_SUPPLIED ENTRIES_
++++++++++

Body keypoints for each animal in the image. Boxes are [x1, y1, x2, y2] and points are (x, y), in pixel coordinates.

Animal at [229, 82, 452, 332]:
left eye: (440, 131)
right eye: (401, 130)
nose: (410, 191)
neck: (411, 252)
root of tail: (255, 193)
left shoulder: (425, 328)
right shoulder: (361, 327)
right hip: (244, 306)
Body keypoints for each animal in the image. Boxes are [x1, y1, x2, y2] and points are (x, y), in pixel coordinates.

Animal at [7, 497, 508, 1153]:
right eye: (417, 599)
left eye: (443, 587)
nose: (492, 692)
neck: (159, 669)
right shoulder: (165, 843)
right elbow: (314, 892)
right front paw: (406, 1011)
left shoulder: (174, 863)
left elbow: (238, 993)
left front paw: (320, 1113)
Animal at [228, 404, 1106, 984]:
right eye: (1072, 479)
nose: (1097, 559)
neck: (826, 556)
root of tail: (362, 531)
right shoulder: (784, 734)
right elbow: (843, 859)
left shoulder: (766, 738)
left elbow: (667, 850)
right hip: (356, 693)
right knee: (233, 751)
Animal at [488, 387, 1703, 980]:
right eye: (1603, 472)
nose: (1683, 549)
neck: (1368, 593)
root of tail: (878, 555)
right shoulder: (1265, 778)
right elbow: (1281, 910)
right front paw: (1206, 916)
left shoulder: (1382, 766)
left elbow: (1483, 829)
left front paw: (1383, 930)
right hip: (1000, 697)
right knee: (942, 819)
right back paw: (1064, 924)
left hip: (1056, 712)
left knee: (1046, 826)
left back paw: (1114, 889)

++++++++++

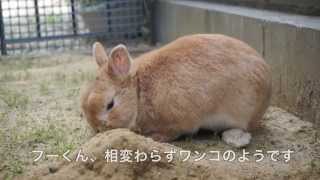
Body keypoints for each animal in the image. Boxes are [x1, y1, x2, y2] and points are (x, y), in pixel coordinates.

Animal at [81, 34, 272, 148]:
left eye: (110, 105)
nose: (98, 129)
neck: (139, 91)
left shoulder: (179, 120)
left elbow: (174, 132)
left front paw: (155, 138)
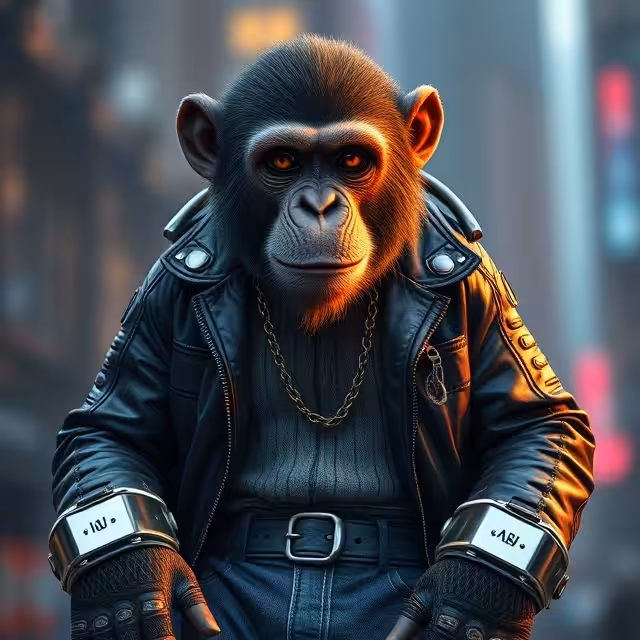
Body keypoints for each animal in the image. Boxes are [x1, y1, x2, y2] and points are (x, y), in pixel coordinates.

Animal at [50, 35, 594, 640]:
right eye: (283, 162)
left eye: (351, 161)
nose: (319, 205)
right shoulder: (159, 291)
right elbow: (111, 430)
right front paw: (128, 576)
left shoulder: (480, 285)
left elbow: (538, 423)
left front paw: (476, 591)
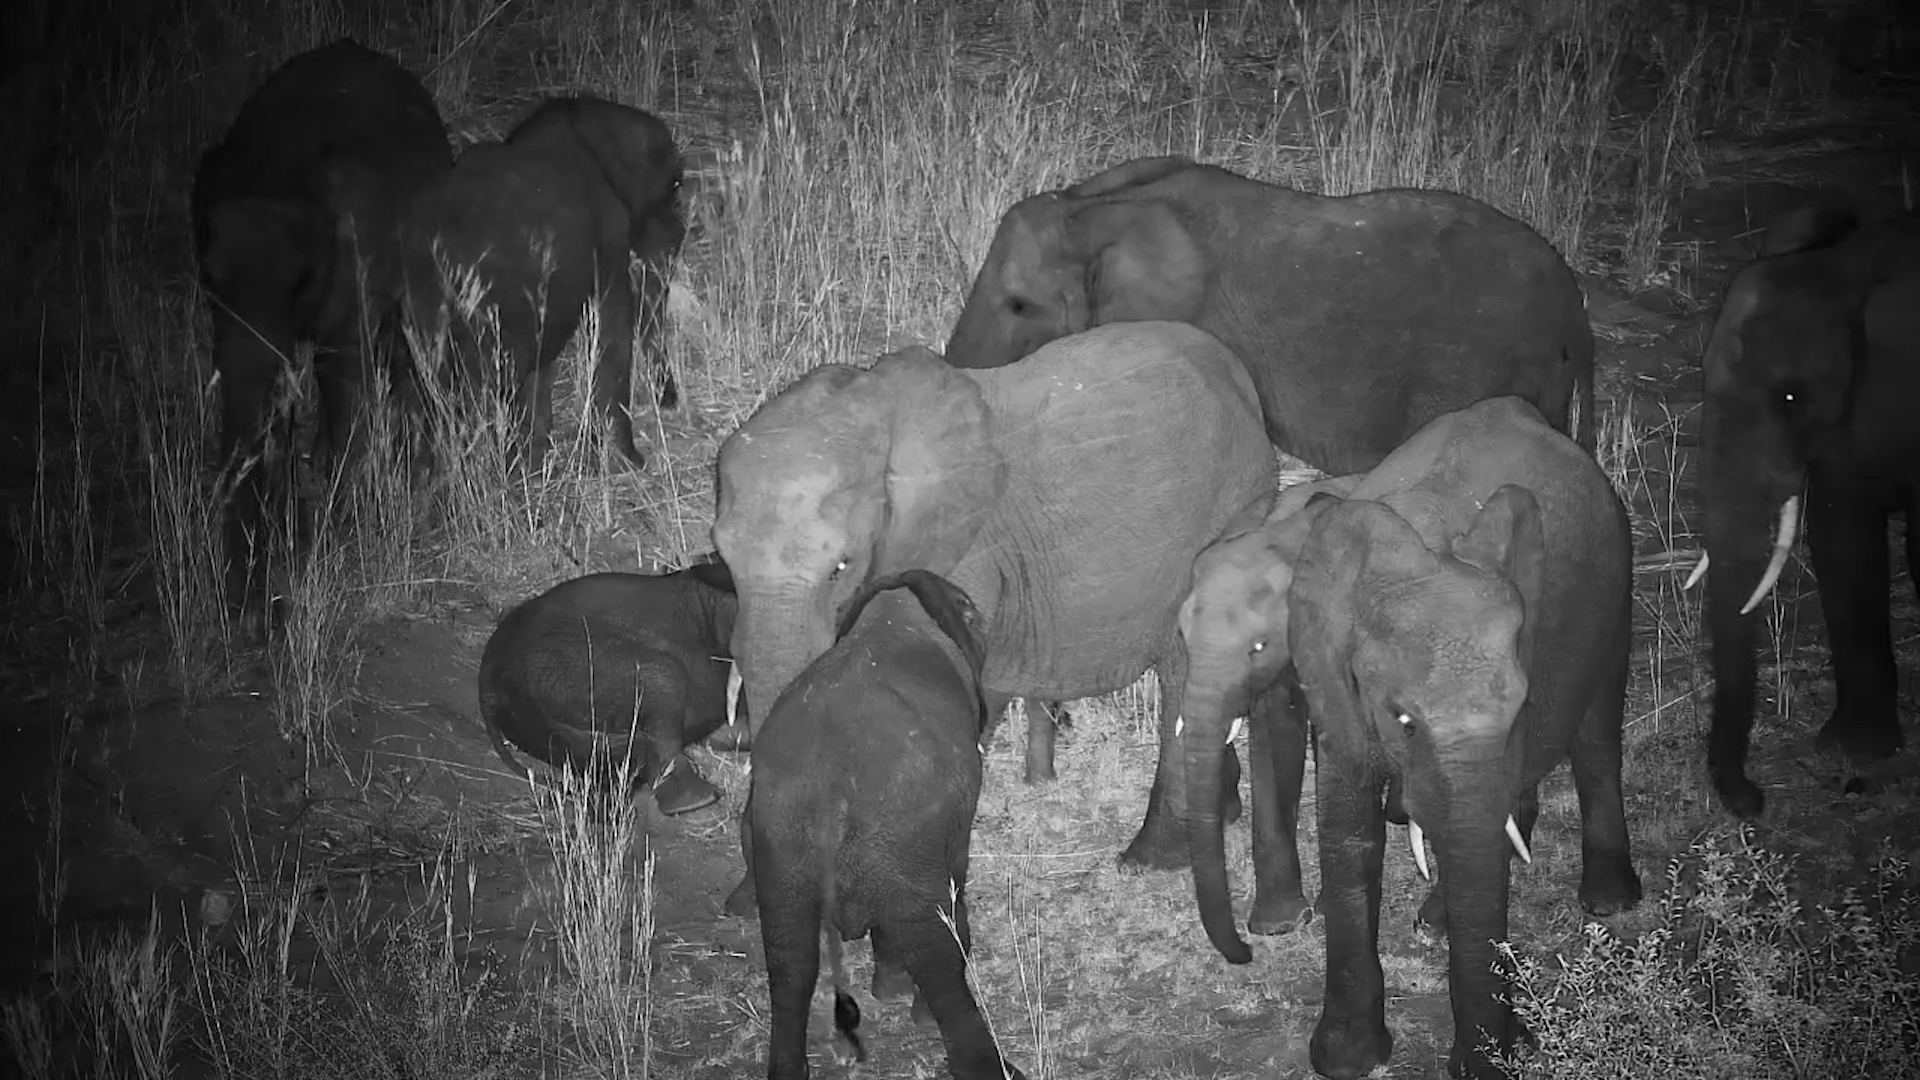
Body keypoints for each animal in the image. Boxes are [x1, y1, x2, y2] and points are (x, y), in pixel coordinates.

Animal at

++++++++++

_PROBLEM_
Go through the material above and copy each line that has the word "tail".

_RESULT_
root of tail: (255, 193)
root of tail: (362, 531)
root of tail: (878, 555)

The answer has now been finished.